Аргобба — выходцы из очень отдаленных мест на севере Абиссинии, одни только старики и колдуны сохранили язык своих предков. Они продвинулись далеко вглубь владений галла и небольшими кланами обосновались в укрепленных селениях, подобных тому, в которое попали мы, и непременно расположенных на вершинах холмов.

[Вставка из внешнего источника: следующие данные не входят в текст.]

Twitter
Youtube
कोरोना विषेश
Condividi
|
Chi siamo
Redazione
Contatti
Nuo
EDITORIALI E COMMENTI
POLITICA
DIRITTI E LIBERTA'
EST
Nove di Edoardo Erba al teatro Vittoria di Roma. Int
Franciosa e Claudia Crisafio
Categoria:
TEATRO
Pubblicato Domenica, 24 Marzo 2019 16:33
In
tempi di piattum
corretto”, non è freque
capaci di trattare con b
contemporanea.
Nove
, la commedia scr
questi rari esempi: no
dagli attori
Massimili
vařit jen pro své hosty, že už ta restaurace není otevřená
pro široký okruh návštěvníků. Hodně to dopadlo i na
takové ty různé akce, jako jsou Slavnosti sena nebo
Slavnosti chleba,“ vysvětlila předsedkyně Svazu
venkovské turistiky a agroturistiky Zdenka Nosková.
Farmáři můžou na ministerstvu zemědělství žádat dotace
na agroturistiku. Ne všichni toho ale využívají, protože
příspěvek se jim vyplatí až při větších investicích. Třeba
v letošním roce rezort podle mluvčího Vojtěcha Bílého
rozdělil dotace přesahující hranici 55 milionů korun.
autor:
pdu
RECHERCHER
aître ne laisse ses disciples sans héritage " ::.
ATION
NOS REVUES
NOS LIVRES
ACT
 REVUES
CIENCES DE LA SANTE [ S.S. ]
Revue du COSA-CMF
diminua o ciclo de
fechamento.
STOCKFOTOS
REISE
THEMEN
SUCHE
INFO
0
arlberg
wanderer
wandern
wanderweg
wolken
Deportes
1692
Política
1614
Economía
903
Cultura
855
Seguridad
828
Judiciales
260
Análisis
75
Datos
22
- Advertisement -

Именно здесь собирают рабов, прежде чем караваны отправятся к морю через данакильские пустыни, где обитают хорошо знакомые им племена.
Тогда я ничего этого не знал и по наивности все еще надеялся получить сто талеров, которые должен был доставить своему абиссинскому хозяину.
Я не осмеливался расспрашивать о чем-либо человека, с которым совершал это путешествие, так как он, похоже, был старостой этой деревни, где все целовали ему руку и величали шейхом Омаром».
X
Евнух
«Через несколько дней после моего приезда, когда все ушли работать в долину, меня вместе с маленьким Юсуфом (так звали мальчика, которого в ту ночь мы взяли с собой в арсийской деревне) отвели в стоящий посреди разрушенного квартала дом.
В очень темной комнате без окон перед кучкой листьев ката сидел старик и толок их в деревянной ступке, потому что был уже беззубым.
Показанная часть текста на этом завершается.